Why It’s Better Than Pandas:

• Memory Efficiency: Polars is built on top of Apache Arrow, which allows for zero-copy data sharing and efficient memory usage. Pandas often consumes more memory for the same data size.
• Columnar Storage: Arrow’s columnar format allows for faster access to columns, which is beneficial for analytical queries.

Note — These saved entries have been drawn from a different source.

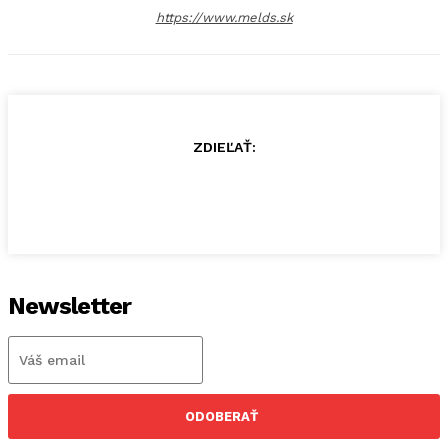
https://www.melds.sk
ZDIEĽAŤ:
Newsletter
ODOBERAŤ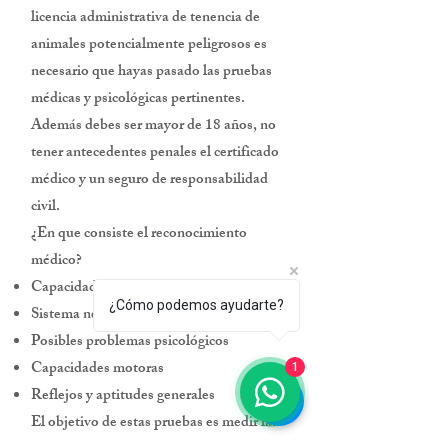
licencia administrativa de tenencia de
animales potencialmente peligrosos es
necesario que hayas pasado las pruebas
médicas y psicológicas pertinentes.
Además debes ser mayor de 18 años, no
tener antecedentes penales el certificado
médico y un seguro de responsabilidad
civil.
¿En que consiste el reconocimiento
médico?
Capacidad visual y auditiva
¿Cómo podemos ayudarte?
Sistema neurológico
Posibles problemas psicológicos
Capacidades motoras
1
Reflejos y aptitudes generales
El objetivo de estas pruebas es medir las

Example 5: Handling Missing Data

Polars provides efficient handling of missing data using its .fill_null() method, which can replace missing values with specific defaults, values from other columns, or computed results.

Polars Example:

import polars as pl

# Creating a DataFrame with missing data
data = {
    "Name": ["Alice", "Bob", None, "David"],
    "Age": [25, None, 45, 28],
    "Salary": [50000, 60000, None, 85000]
}

df = pl.DataFrame(data)

# Filling null values
filled_df = df.with_columns([
    pl.col("Name").fill_null("Unknown"),
    pl.col("Age").fill_null(pl.col("Age").mean()),
    pl.col("Salary").fill_null(50000)
])

print(filled_df)

Output:

shape: (4, 3)
┌─────────┬─────┬────────┐
│ Name    │ Age │ Salary │
│ ---     │ --- │ ---    │
│ str     │ f64 │ f64    │
├─────────┼─────┼────────┤
│ Alice   │ 25.0│ 50000.0│
│ Bob     │ 32.6667 │ 60000.0 │
│ Unknown │ 45.0│ 50000.0│
│ David   │ 28.0│ 85000.0│
└─────────┴─────┴────────┘

Why It’s Better Than Pandas:

• Speed: Polars can handle missing data efficiently even in large datasets.
• Flexibility: You can fill null values based on computations (e.g., column means) or other flexible options.

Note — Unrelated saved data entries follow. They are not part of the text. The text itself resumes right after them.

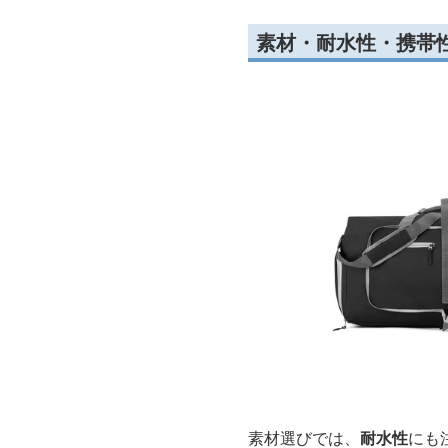
素材・耐水性・携帯
素材選びでは、
耐水性
にも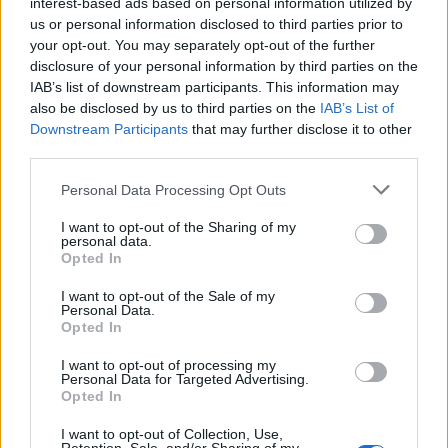
interest-based ads based on personal information utilized by
us or personal information disclosed to third parties prior to
your opt-out. You may separately opt-out of the further
disclosure of your personal information by third parties on the
IAB’s list of downstream participants. This information may
also be disclosed by us to third parties on the
IAB’s List of
Downstream Participants
that may further disclose it to other
third parties.
Please note that this website/app uses one or more Google
Personal Data Processing Opt Outs
services and may gather and store information including but
Valle d’Aosta: polemiche tra sindacato e istituzioni per
not limited to your visit or usage behaviour. You may click to
I want to opt-out of the Sharing of my
le supplenze scolastiche
personal data.
grant or deny consent to Google and its third-party tags to
Edoardo Marchesi · 5 Ago 2026
Opted In
use your data for below specified purposes in below Google
consent section.
I want to opt-out of the Sale of my
NEWS
Personal Data.
Opted In
I want to opt-out of processing my
Personal Data for Targeted Advertising.
Opted In
I want to opt-out of Collection, Use,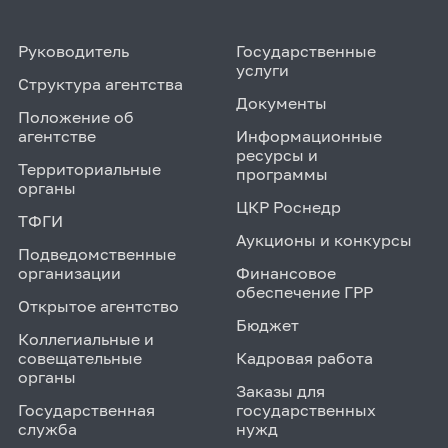
Руководитель
Государственные
услуги
Структура агентства
Документы
Положение об
агентстве
Информационные
ресурсы и
Территориальные
программы
органы
ЦКР Роснедр
ТФГИ
Аукционы и конкурсы
Подведомственные
организации
Финансовое
обеспечение ГРР
Открытое агентство
Бюджет
Коллегиальные и
совещательные
Кадровая работа
органы
Заказы для
Государственная
государственных
служба
нужд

Summary: How Polars is Better than Pandas

1. Performance: Polars is designed for speed, leveraging Rust and multi-threading to handle large datasets efficiently.
2. Memory Efficiency: Using Apache Arrow as its memory model, Polars consumes less memory and supports zero-copy data sharing, which is more efficient than Pandas.
3. Lazy Execution: Polars optimizes chained operations by executing them only when needed, unlike Pandas, which executes each step immediately.
4. Parallelization: Many operations in Polars are parallelized, which significantly improves performance on modern multi-core machines.
5. Advanced Querying: With support for complex operations such as multi-level group-bys, joins, and window functions, Polars offers greater flexibility for data manipulation than Pandas.

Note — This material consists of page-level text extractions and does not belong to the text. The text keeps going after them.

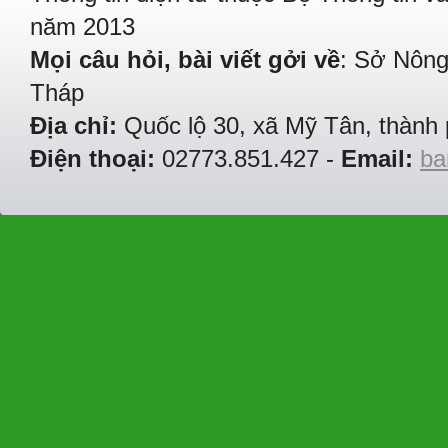
năm 2013
Mọi câu hỏi, bài viết gởi về
: Sở Nông
Tháp
Địa chỉ:
Quốc lộ 30, xã Mỹ Tân, thành 
Điện thoại:
02773.851.427 -
Email:
ba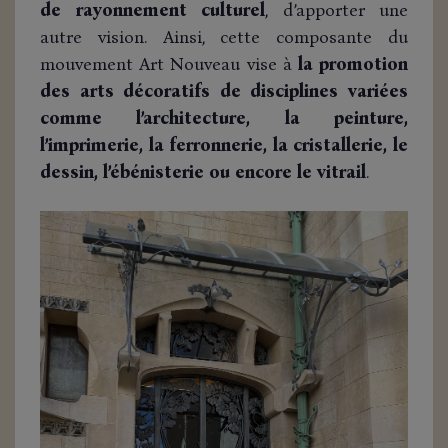
de rayonnement culturel
, d’apporter une
autre vision. Ainsi, cette composante du
mouvement Art Nouveau vise à
la promotion
des arts décoratifs de disciplines variées
comme l’architecture, la peinture,
l’imprimerie, la ferronnerie, la cristallerie, le
dessin, l’ébénisterie ou encore le vitrail
.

Polars is particularly beneficial for large-scale data processing, real-time data applications, and when working with high-performance computing environments. It shines in areas where Pandas can struggle due to memory constraints or speed limitations, making it an excellent alternative for performance-critical applications.